On constate tout d’abord un pic des demandes et des permis de construire accordés entre 2012 et 2014. Ce pic est directement lié à la votation de la Lex Weber, de nombreux promoteurs espérant obtenir leur permis de construire avant l’entrée en vigueur de la loi. Cette hausse temporaire (de 2012 à 2014 ) n’a pas été prise en compte dans l’analyse empirique afin de ne pas fausser les résultats. L’analyse descriptive montre ensuite que les demandes et les permis de construire de logements locatifs continuent d’augmenter dans les communes non-concernées par la Lex Weber dans les années qui suivent son introduction, alors qu’ils semblent stagner dans les communes concernées.

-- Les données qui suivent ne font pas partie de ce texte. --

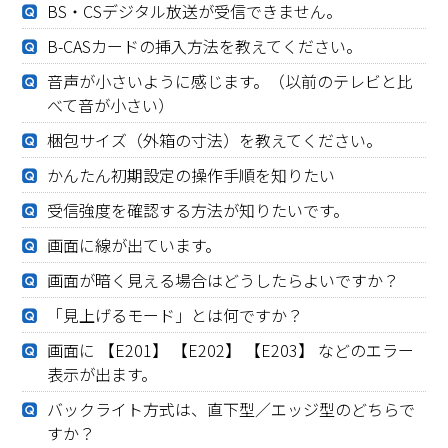
BS・CSデジタル放送が受信できません。
B-CASカードの挿入方法を教えてください。
音声が小さいように感じます。（以前のテレビと比
べて音が小さい）
梱包サイズ（外箱の寸法）を教えてください。
かんたん初期設定の操作手順を知りたい
受信強度を確認する方法が知りたいです。
画面に線が出ています。
画面が暗く見える場合はどうしたらよいですか？
「見上げるモード」とは何ですか？
画面に 【E201】 【E202】 【E203】 などのエラー
表示が出ます。
バックライト方式は、直下型／エッジ型のどちらで
すか？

Évolution de la construction de logements locatifs dans les communes concernées et non-concernées par la Lex Weber.

Méthode et modèle

La méthode des doubles différences (difference-in-differences) permet de mesurer l’effet d’une mesure (ici: l’introduction de la Lex Weber) en comparant les différentes évolutions entre le groupe contrôle (ici: communes comptant moins de 20% de résidences secondaires) et le groupe concerné (ici: communes comptant plus de 20% de résidences secondaires) avant et après l’introduction de la mesure. Le modèle de régression prend la forme suivante (où i se réfère à la commune et t à l’année):

Yi,t= a + b1*Webert + b2*Plus20pcSecondairei + b3*(Webert*Plus20pcSecondairei) + ei,t

Yi,t représente la mesure de l’activité de construction (demandes de permis ou permis accordés pour des logements locatifs). Webert est une variable binaire qui prend la valeur 0 avant l’introduction de la Lex Weber (c’est-à-dire entre 2005 et 2011) et la valeur 1 après (2015 à 2021). Les années 2012 à 2014 ont été exclues en raison de leurs valeurs hors-norme. Plus20pcSecondairei est également une variable binaire, qui prend la valeur 1 pour les communes ayant plus de 20% de résidences secondaires et 0 pour les autres communes. Ce qui nous intéresse en particulier, c’est l’interaction entre Webert et ­Plus20pcSecondairei, qui permet de mesurer l’impact différentiel de la Lex Weber sur la construction de logements locatifs dans les communes concernées et non-concernées par cette loi.

Analyse et résultats

Les résultats de la régression (figure 2) indiquent un effet différentiel négatif et significatif de la Lex Weber sur l’activité de construction des communes concernées (par rapport aux communes non-concernées). Si l’on considère le nombre de permis de construire, le coefficient –0.871 signifie que les communes impactées par la Lex Weber ont enregistré 0,871 moins de permis de construire de logements locatifs par 1000 habitants que les communes non-impactées suite à l’introduction de la loi. Ce chiffre peut sembler faible, mais il faut prendre en compte que la moyenne suisse des permis de construire de logements locatifs est de 2,1 par 1000 habitants sur la période étudiée. Une différence de 0,871 n’est donc pas négligeable; rapportée à la moyenne, elle représente une baisse d’environ 40% des permis de construire de logements locatifs dans les communes touristiques suivant l’introduction de la Lex Weber. L’effet est semblable si l’on considère les demandes de permis plutôt que les permis accordés.